[Opening Information given section]
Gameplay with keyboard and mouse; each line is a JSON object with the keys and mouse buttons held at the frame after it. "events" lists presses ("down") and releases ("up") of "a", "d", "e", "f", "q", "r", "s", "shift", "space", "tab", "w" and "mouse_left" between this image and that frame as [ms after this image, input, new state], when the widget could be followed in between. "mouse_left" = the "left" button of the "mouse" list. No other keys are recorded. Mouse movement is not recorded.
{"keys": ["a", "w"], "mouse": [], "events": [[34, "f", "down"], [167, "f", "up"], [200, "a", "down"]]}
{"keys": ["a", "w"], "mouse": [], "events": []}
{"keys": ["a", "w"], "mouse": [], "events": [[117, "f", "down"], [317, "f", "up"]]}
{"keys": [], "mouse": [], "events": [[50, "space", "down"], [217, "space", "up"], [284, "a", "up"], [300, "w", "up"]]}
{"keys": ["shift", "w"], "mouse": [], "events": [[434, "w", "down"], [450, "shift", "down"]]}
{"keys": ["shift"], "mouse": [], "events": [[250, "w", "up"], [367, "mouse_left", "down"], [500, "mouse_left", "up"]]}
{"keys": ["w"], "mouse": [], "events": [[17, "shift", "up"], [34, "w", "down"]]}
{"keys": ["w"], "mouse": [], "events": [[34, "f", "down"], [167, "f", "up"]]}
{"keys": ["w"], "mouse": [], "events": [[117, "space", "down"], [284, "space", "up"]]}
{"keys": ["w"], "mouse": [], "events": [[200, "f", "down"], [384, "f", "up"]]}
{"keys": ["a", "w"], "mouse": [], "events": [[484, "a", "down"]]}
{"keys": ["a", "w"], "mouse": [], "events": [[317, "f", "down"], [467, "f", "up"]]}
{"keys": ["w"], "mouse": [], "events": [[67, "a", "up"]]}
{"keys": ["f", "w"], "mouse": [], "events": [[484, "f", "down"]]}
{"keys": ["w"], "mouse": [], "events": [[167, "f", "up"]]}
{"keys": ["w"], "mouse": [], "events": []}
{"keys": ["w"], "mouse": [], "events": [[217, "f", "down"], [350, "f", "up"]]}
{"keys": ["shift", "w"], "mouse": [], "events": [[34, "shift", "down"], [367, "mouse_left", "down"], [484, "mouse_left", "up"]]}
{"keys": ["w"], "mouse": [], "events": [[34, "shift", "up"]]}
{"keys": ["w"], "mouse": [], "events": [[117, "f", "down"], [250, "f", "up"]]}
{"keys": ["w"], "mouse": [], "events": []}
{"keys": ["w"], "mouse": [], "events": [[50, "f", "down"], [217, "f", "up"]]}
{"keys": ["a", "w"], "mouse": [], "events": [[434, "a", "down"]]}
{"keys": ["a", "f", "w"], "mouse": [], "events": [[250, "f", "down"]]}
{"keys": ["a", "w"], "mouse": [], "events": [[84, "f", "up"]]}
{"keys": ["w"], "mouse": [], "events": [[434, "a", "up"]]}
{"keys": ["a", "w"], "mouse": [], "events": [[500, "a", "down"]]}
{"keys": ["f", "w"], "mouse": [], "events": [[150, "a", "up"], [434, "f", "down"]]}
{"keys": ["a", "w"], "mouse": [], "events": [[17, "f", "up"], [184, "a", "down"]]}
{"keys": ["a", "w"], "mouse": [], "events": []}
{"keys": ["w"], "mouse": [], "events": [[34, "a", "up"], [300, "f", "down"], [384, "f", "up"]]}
[Closing Information given section]
Problem to solve :: Collect the lines of the data that carry the word "space".

Result of the exercise ::
Gameplay with keyboard and mouse; each line is a JSON object with the keys and mouse buttons held at the frame after it. "events" lists presses ("down") and releases ("up") of "a", "d", "e", "f", "q", "r", "s", "shift", "space", "tab", "w" and "mouse_left" between this image and that frame as [ms after this image, input, new state], when the widget could be followed in between. "mouse_left" = the "left" button of the "mouse" list. No other keys are recorded. Mouse movement is not recorded.
{"keys": [], "mouse": [], "events": [[50, "space", "down"], [217, "space", "up"], [284, "a", "up"], [300, "w", "up"]]}
{"keys": ["w"], "mouse": [], "events": [[117, "space", "down"], [284, "space", "up"]]}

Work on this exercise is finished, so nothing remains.